My Beautiful Laundromat

Doesn't sound as good, does it? I taught My Beautiful Laundrette today and ran out of time. It is such a weird, interesting little film, and I really don't think I had ever seen it before. Director Stephen Frears, who also directed The Queen, described it once as a little film about a gay Pakistani laundry owner. I suppose that that about encompasses it. But as my students discovered as I made them map out the multiple narrative trajectories, it is ridiculously complex for a 93-minute film.

On the one track, Omar enters the family business, and it really is the Family Business, with porn, drug-running, cars, and who knows what else.
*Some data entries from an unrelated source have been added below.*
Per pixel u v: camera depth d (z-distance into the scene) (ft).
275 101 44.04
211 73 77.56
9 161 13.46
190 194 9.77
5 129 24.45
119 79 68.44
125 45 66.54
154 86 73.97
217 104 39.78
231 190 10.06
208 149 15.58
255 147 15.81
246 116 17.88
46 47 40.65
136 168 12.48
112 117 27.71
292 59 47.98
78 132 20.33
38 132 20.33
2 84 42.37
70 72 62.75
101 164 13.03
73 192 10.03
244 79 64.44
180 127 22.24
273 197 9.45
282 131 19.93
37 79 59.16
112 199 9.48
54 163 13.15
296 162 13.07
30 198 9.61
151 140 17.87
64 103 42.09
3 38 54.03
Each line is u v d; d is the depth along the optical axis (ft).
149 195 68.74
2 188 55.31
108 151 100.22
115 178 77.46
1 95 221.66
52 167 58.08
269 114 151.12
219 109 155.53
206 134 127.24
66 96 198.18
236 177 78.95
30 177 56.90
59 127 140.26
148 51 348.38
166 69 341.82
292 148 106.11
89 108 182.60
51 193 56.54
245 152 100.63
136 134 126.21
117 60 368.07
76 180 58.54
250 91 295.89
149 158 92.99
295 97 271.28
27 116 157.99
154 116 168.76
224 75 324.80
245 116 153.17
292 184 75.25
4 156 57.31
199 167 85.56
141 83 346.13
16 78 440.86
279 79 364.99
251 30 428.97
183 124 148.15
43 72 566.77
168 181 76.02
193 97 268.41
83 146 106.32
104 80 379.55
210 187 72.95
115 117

His uncle Nasser puts him in charge of a broken-down laundromat; he enlists his old pal Johnny's help and steals his (cousin? not sure) business connection Selim's cocaine drop to fund its renovation. The laundrette is a big success, with waves stenciled on the walls and a sound system, but Selim figures things out and demands repayment. Omar and Johnny commit robbery to get the money, but Selim tells him that it was just a lesson: stick by your family.

That doesn't even get us to the end, but you get the idea. The other track (literally, track; train tracks are a big motif in the film) is Omar and Johnny's romance, which only becomes visible halfway through the movie. The striking thing about it is that although it is complicated by race, class, and politics, their physical affection really comes across as tender and playful, and really quite adorable. Even though Omar uses Johnny's labor and sometimes loves treating him like a servant, he rushes in to shield him with his own body in the end when Johnny is being beaten up by his old gang. It's a striking contrast with Brokeback Mountain, which was controversial in how rough and violent the gay romance chiefly was.

Then you have other tracks, with Omar's drunken and disillusioned father, his frustrated cousin Tania who he almost marries, his uncle Nasser's lovely and friendly mistress Rachel, allusions to the National Front...

The film has lasted because it is a great slice of anti-Thatcherite life in the '80s, and of course just because it's a great film. (I used it to teach the concept of postmodernism.) It has big currency now as a queer film, although when it came out, it apparently wasn't taken up by the queer filmmaking community because of identity politics (director Frears, writer Hanif Kureishi, and as far as I know the two star are all straight) and because the filmmakers were more interested in promoting it as a black film (black in the British sense).

It has also lasted because it's the film that launched Daniel Day-Lewis. Yes, the future Last of the Mohicans hunk played Johnny. And star power ain't the word. He's fierce.

Poor Gordon Warnecke, who played Omar (an interesting, very understated performance) has languished in the hell that is minority acting. I wonder if they ever talk.